Ils poussent la méchanceté jusqu’à qualifier d’oeuvres hypocrites les oeuvres bonnes qu’ils voient faire aux religieux, et ils disent que c’est là un grand péché; ils ressemblent en ce point aux Pharisiens qui, voyant le Seigneur chasser le démon, dirent: "Il chasse les démons par Belzébuth, prince des démons." C’est ce que disent saint Matthieu XII, et saint Luc XI: "Ils ressemblent aux Pharisiens, ceux qui rapportent aussitôt à l’hypocrisie les bonnes oeuvres qu’ils voient dans les autres; d’où le Seigneur, pour les réfuter, dit: "Au fruit on connaît l’arbre." Il est encore facile d’établir combien sur ce point leur assertion est dangereuse, parce que si ce jugement, qui consiste à estimer hypocrites ceux dont les oeuvres de perfection sont apparentes, prenait de la consistance et se confirmait dans les coeurs des hommes, ils seraient par là détournés de ces mêmes oeuvres; il en serait encore de même si quelqu’un, après avoir embrassé l’état de perfection, était appelé hypocrite après avoir commis quelque péché, l’hypocrisie étant un péché aussi grand qu’ils le di sent. Saint Grégoire repousse cette assertion dans son trente-et-unième livre de Morale. Expliquant les paroles suivantes de Job, XXXIX: "Il a travaillé en vain, n’étant sous l’empire d’aucune crainte," il s’exprime ainsi: "Il importe de savoir qu’il y en a quelques-uns que la sainte Eglise notre mère nourrit dans le sein de la charité, et elle les supporte jusqu’à ce qu’ils aient atteint par elle la perfection de l’âge spirituel; ils sont parfois dans un état de sainteté, et pourtant ils ne peuvent acquérir le mérite de la perfection." Il dit plus bas: "Il ne faut pas croire pour cela qu’ils soient du nombre des hypocrites, parce que autre chose est pécher par faiblesse, autre chose par malice." Par conséquent, d’après saint Grégoire, les seuls que l’on doive appeler hypocrites sont ceux qui embrassent les oeuvres de la perfection, dans le dessein de pouvoir exercer plus secrètement leur malice, et de nuire avec plus de succès; mais il ne faut pas estimer ainsi ceux à qui il arrive de pécher par faiblesse, lorsqu’ils ont embrassé l’état de perfection.
########################################
▸ **QUESTIONS**
1. Relevez toutes les références bibliques du texte d'étude qui sont suivies d'un numéro de chapitre en chiffres romains.
2. Réécrivez en tableau Markdown les lignes du listage, en partant de la ligne qui contient « Transparenţă decizională » et en allant jusqu'à la ligne qui contient « TERMENI ŞI CONDIŢII », ces deux lignes comprises. Utilisez les colonnes « Numéro » et « Ligne du listage », et omettez les lignes vides.

▸ **DONNÉES D'EXERCICE**
########################################
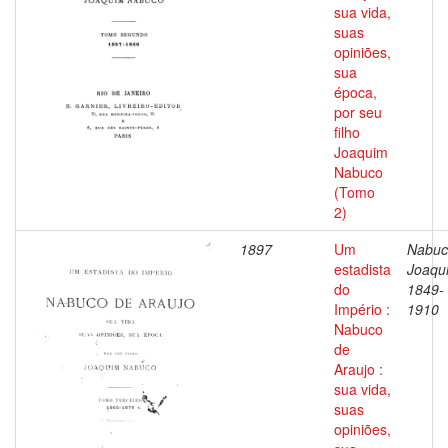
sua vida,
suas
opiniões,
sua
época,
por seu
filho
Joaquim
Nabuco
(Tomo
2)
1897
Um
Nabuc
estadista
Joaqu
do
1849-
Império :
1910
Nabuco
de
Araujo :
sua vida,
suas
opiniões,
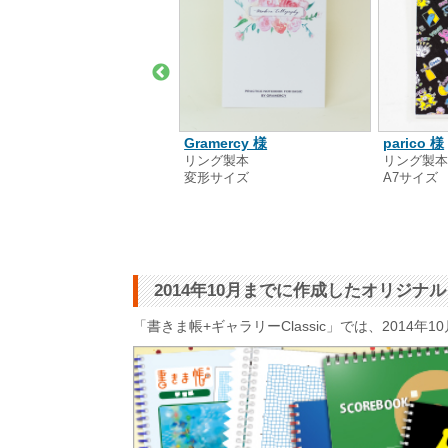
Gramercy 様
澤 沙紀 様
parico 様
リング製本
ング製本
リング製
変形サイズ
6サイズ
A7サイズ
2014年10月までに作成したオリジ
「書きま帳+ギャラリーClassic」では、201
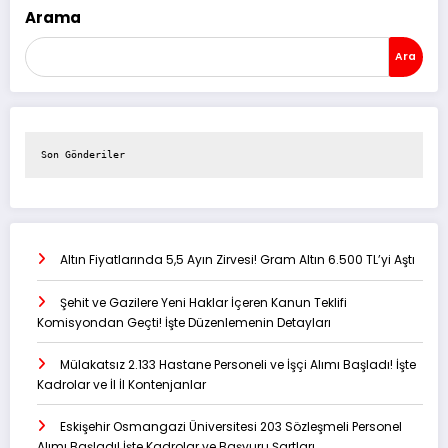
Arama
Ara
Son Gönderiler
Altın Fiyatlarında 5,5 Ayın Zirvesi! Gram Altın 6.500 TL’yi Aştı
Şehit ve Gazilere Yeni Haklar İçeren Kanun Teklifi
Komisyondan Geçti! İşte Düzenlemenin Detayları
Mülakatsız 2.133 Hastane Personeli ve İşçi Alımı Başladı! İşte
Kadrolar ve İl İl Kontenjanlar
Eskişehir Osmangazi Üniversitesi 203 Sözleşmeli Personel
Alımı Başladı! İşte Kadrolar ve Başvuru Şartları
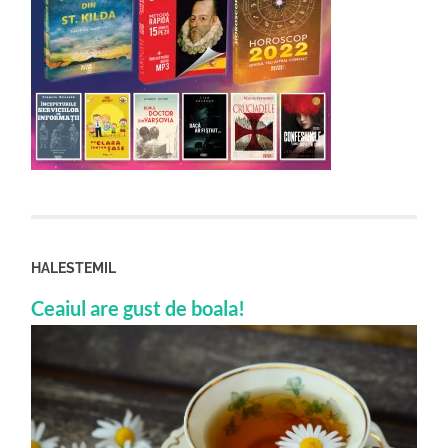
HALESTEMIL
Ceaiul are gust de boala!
########################################
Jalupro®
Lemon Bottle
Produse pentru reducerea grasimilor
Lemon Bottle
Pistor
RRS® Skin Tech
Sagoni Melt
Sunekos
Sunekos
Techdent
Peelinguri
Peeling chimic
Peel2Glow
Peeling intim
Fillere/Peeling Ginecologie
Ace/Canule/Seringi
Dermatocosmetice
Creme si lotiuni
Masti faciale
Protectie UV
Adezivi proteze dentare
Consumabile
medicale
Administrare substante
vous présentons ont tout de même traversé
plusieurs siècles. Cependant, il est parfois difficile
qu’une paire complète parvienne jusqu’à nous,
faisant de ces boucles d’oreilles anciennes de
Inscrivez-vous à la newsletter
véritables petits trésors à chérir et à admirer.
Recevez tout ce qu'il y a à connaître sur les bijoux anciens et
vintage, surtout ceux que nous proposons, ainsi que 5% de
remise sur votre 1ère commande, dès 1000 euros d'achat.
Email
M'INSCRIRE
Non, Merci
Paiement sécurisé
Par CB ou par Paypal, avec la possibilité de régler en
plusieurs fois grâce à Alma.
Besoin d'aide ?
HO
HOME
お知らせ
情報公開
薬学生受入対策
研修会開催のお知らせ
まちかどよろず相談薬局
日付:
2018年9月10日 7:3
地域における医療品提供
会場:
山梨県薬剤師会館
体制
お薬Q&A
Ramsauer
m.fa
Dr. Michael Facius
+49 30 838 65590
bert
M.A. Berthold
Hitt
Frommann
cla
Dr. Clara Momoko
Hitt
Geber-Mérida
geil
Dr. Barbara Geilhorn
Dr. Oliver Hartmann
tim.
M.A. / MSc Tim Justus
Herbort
########################################
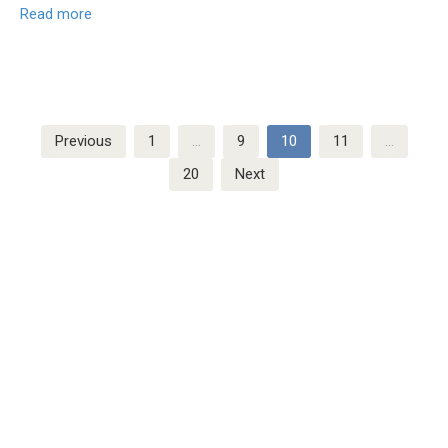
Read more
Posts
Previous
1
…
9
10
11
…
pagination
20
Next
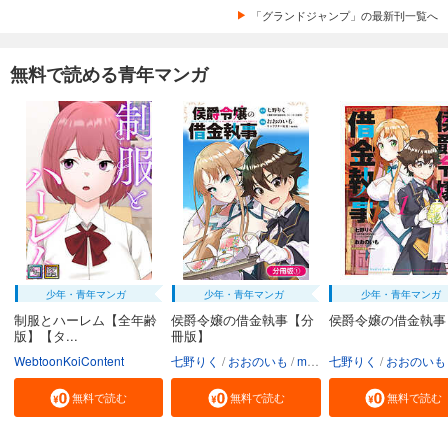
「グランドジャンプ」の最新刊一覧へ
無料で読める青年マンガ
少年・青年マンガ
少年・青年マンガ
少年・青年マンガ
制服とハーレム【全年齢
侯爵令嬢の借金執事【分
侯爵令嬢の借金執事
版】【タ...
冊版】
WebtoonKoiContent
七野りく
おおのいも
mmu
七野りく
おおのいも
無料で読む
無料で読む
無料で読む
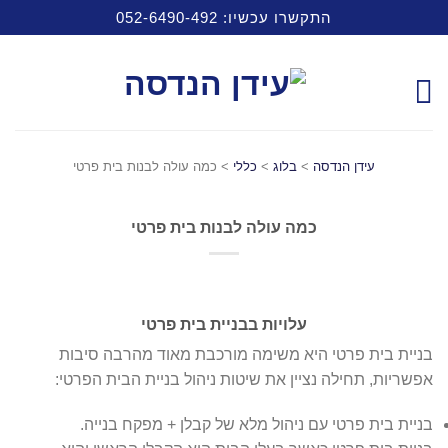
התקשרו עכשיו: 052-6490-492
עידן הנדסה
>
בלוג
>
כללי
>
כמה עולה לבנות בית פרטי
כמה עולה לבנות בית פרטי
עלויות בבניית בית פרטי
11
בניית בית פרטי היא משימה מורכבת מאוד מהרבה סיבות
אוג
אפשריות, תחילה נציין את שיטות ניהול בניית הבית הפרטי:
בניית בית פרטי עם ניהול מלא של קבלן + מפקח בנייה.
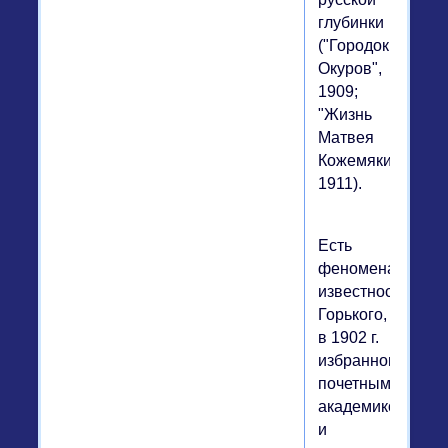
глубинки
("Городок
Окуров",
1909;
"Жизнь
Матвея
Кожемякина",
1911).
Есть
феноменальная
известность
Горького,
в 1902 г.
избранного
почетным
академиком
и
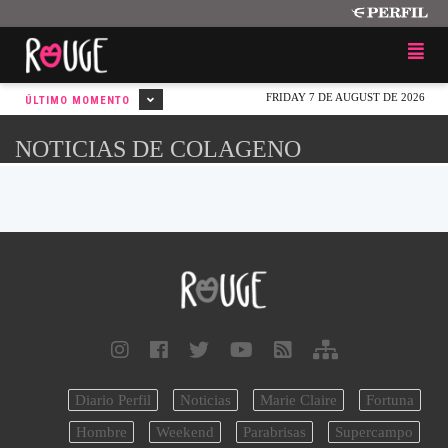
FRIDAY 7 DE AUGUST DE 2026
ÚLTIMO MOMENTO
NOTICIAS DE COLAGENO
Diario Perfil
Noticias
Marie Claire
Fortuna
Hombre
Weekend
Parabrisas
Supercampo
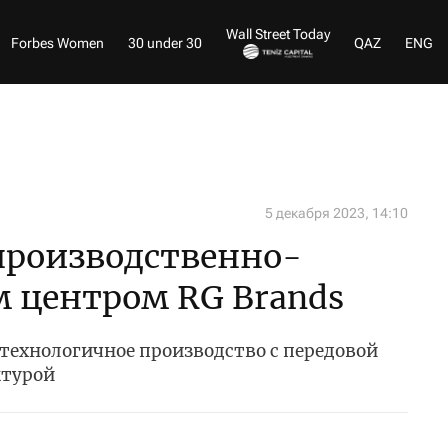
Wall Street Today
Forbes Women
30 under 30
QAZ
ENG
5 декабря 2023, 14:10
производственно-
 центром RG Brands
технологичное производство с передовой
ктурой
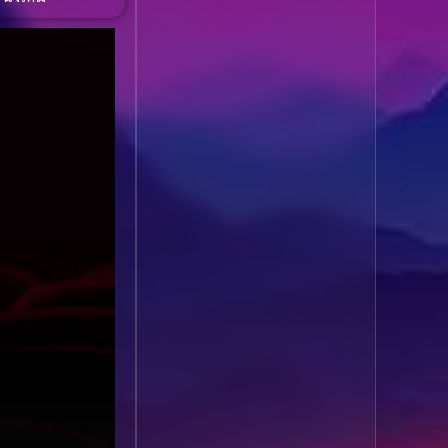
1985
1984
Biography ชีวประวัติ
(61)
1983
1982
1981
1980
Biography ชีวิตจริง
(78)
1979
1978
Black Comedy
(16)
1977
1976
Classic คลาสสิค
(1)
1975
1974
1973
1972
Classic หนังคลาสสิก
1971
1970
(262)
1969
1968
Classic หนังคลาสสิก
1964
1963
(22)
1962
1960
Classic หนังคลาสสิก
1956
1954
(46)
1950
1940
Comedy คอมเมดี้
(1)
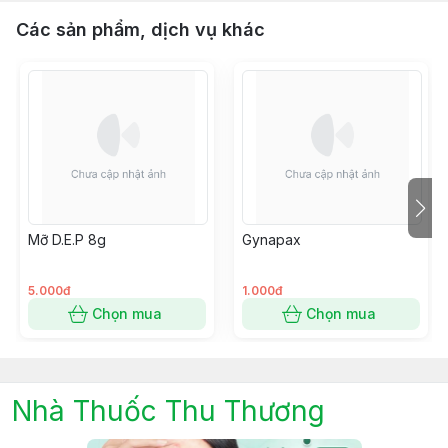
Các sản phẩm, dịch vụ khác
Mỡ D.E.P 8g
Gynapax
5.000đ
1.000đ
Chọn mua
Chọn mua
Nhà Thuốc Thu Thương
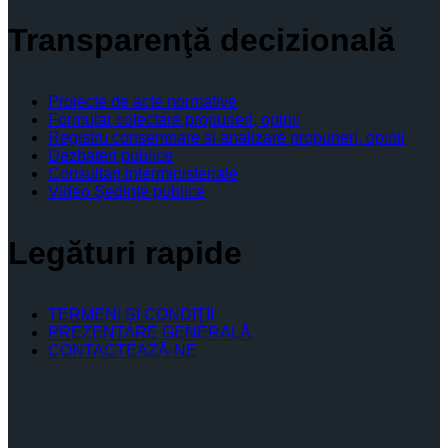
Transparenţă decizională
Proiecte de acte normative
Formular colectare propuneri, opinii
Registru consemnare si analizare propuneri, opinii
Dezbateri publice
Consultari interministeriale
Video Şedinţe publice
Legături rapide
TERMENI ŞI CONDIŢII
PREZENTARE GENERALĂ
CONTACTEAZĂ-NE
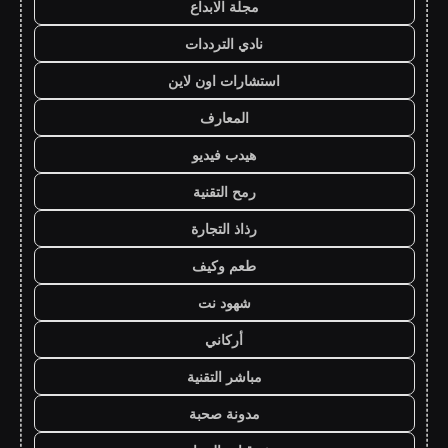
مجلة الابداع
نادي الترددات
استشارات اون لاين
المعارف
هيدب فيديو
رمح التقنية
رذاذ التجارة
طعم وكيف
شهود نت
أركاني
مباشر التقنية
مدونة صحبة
########################################
▸ **CORRIGÉ DES ACTIVITÉS**
1.
- saint Matthieu XII
- saint Luc XI
- Job, XXXIX

2.
| Numéro | Ligne du listage |
|---|---|
| 1 | Transparenţă decizională |
| 2 | Proiecte de acte normative |
| 3 | Formular colectare propuneri, opinii |
| 4 | Registru consemnare si analizare propuneri, opinii |
| 5 | Dezbateri publice |
| 6 | Consultari interministeriale |
| 7 | Video Şedinţe publice |
| 8 | Legături rapide |
| 9 | TERMENI ŞI CONDIŢII |